Bérangère Maximin – No one is an island


Bérangère Maximin avait déjà publié un premier album solo de musique électronique très prometteur sur Tzadik. Pour son deuxième essai solo, elle a choisi d’ouvrir les portes de son home studio a quatre musiciens inspirateurs – Frédéric D. Oberland, Christian Fennesz, Richard Pinhas et Rhys Chatham (quel casting !).

Cela donne un disque plus resserré que le précédent, composé uniquement de 6 pièces (dont une seule en solo). Bérangère maximin arrive parfaitement à capter chacune des individualités invitées pour les fondre dans son univers personnel, où l’életronique vient se mêler habilement avec les guitares ou la trompette.

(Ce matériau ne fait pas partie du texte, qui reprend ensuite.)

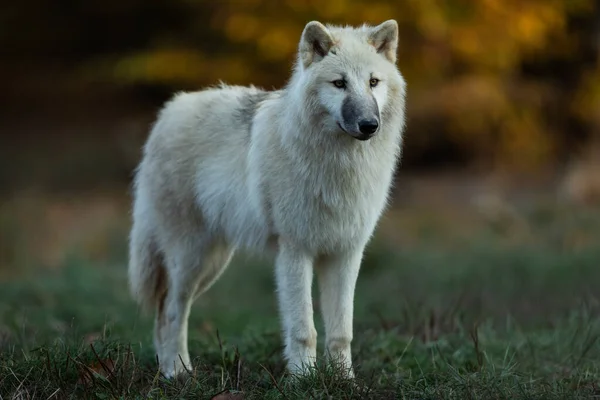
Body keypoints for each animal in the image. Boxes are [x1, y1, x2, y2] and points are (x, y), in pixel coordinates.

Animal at [128, 18, 406, 378]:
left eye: (373, 82)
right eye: (339, 83)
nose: (369, 125)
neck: (338, 165)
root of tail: (168, 112)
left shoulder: (345, 253)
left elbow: (341, 331)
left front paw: (344, 381)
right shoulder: (295, 251)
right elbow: (304, 329)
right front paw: (304, 380)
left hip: (212, 264)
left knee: (164, 312)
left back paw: (169, 371)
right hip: (191, 259)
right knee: (171, 312)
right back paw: (179, 373)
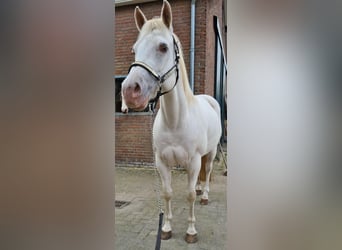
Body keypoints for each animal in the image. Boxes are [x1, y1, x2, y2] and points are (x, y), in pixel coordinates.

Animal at [121, 0, 222, 242]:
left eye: (163, 47)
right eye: (134, 50)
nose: (129, 91)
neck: (176, 122)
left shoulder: (193, 162)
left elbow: (189, 195)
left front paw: (191, 231)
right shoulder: (162, 162)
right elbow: (167, 194)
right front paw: (166, 228)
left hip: (211, 151)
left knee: (207, 172)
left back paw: (204, 194)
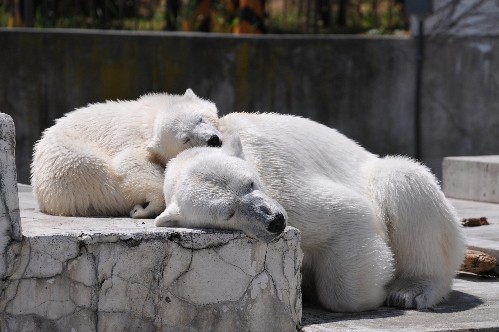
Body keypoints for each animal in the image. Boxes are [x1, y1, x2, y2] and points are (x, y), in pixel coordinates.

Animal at [29, 89, 221, 218]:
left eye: (200, 119)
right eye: (185, 139)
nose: (213, 140)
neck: (152, 114)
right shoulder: (132, 140)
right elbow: (131, 162)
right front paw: (145, 207)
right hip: (73, 168)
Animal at [155, 113, 464, 312]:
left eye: (250, 183)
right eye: (228, 213)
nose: (274, 221)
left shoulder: (282, 184)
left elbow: (347, 214)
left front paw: (374, 293)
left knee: (404, 180)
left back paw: (410, 290)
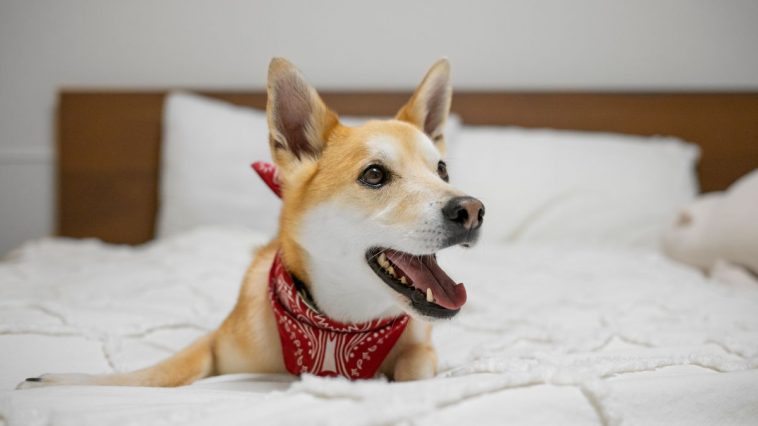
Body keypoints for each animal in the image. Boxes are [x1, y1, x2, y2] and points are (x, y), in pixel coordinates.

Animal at [22, 58, 486, 388]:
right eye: (374, 175)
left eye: (442, 170)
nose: (472, 210)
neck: (337, 330)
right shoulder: (213, 344)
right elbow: (157, 374)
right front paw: (64, 380)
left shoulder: (422, 346)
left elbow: (414, 366)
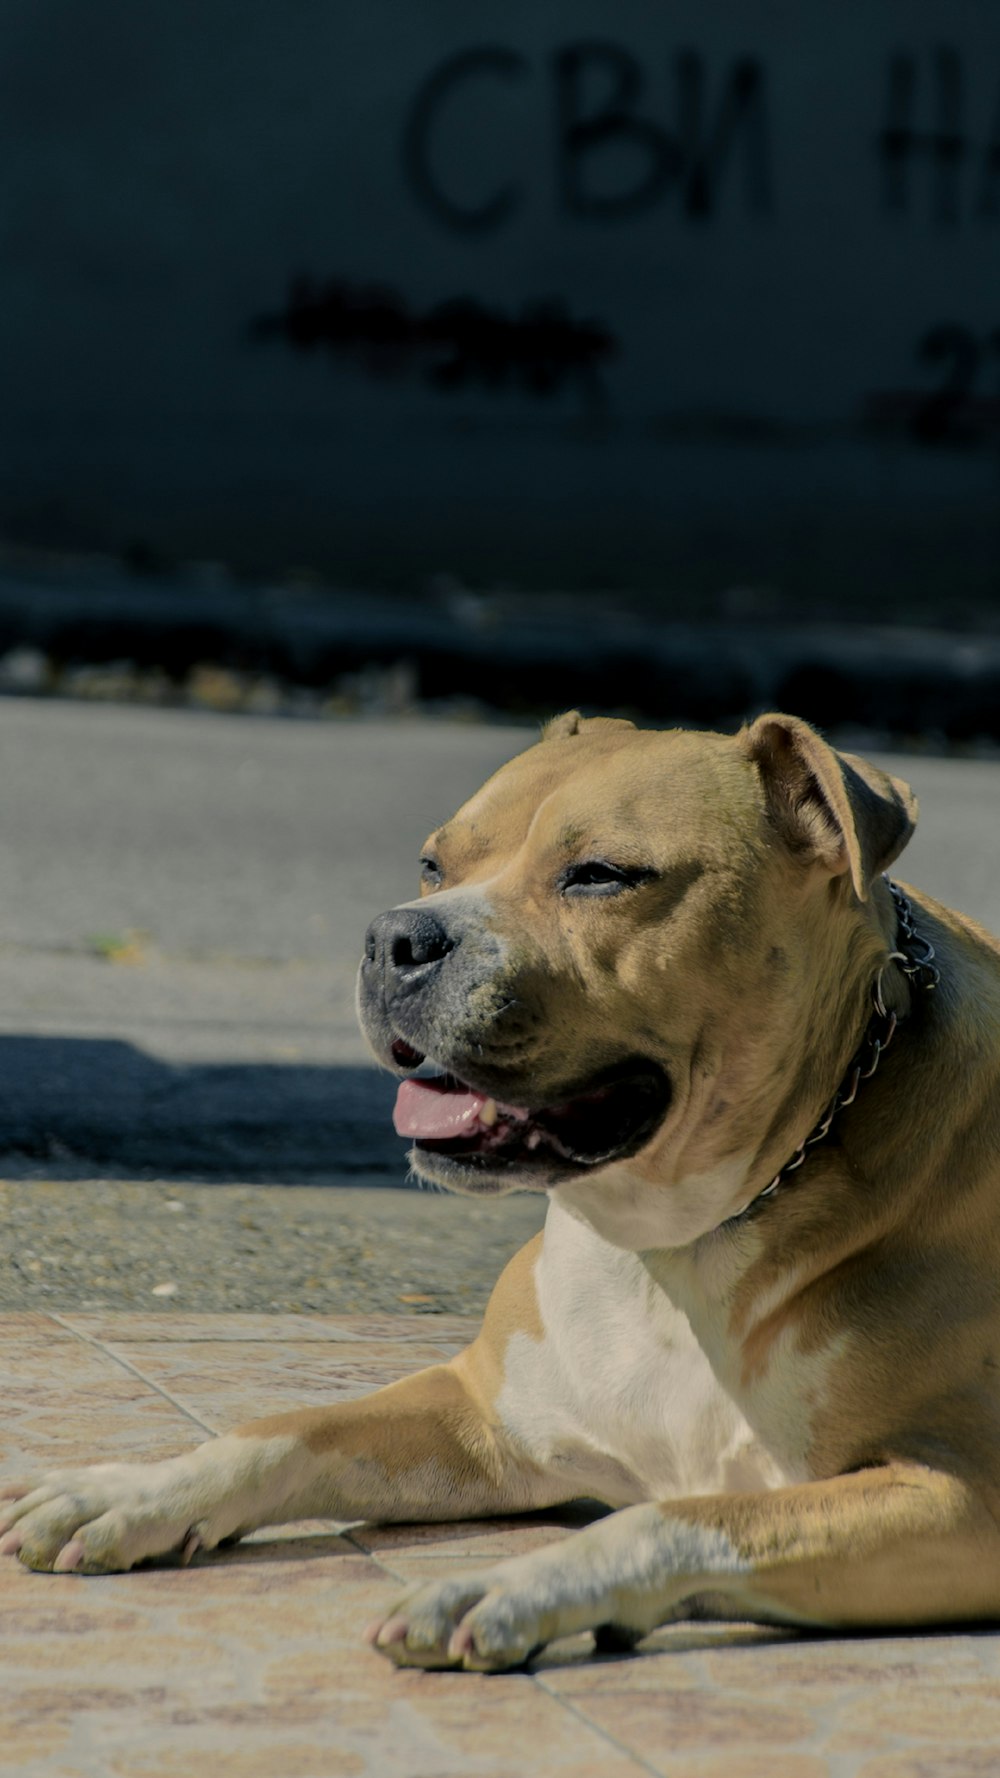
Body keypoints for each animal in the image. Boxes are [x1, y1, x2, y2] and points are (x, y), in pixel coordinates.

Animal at [1, 711, 996, 1664]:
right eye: (432, 863)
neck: (675, 1246)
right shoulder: (479, 1416)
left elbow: (675, 1518)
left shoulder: (959, 1499)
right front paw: (130, 1491)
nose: (394, 937)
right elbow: (287, 1428)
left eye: (600, 875)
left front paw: (502, 1588)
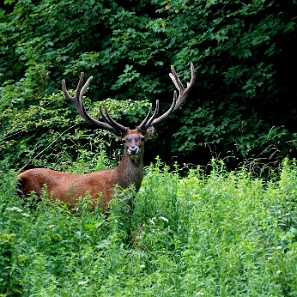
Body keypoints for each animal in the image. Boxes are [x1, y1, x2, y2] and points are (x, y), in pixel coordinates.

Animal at [17, 63, 194, 210]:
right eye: (124, 140)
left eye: (142, 138)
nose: (133, 150)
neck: (120, 186)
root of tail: (18, 178)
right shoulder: (103, 211)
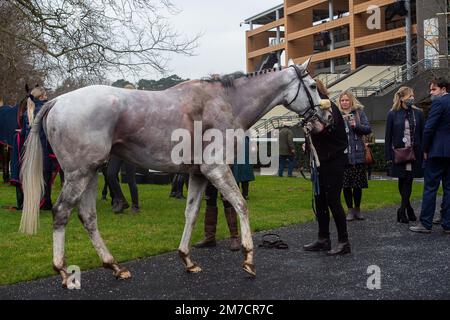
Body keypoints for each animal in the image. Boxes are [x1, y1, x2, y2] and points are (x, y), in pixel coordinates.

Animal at [20, 59, 330, 288]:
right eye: (312, 85)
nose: (325, 117)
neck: (226, 100)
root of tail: (58, 101)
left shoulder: (199, 174)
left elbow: (191, 214)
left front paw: (187, 259)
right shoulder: (216, 168)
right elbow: (241, 205)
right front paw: (249, 259)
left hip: (91, 173)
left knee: (88, 217)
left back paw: (115, 266)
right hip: (79, 173)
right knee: (62, 212)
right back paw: (62, 270)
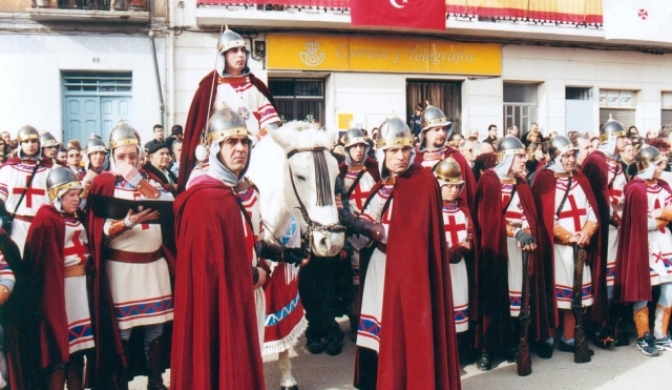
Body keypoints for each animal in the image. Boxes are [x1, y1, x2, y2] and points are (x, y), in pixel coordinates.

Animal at [247, 122, 346, 390]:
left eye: (335, 174)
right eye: (300, 176)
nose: (331, 242)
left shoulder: (282, 289)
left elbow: (283, 331)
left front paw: (287, 379)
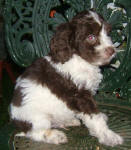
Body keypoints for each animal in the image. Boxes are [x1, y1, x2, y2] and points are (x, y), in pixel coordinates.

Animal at [9, 10, 123, 146]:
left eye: (107, 32)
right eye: (91, 37)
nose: (112, 51)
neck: (79, 58)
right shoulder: (80, 96)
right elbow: (94, 117)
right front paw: (109, 136)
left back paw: (69, 121)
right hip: (38, 118)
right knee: (36, 133)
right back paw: (55, 136)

Sur Knitting in the Air, en compagnie de Christian Fennesz, Bérangère Maximin chante comme une Kim Gordon apaisée (finalement pas éloignée de celle que l’on entend sur le dernier morceau de l’ultime album de Sonic Youth). Mais c’est sur  Where the Skin meets the Bone en duo avec Rhys Chatham que l’on touche du doigt la beauté de ce disque. Bérangère Maximin y crée un écrin soyeux pour la trompette du musicien New-Yorkais qui façonne ici une sorte de free jazz électroacoustique pour le XXIème siècle. Ceci n’est d’ailleurs pas sans rappeler la musique de Dickie Landry.

Un beau disque déjà épuisé en CD mais dont on peut encore se procurer l’édition limitée en vinyle.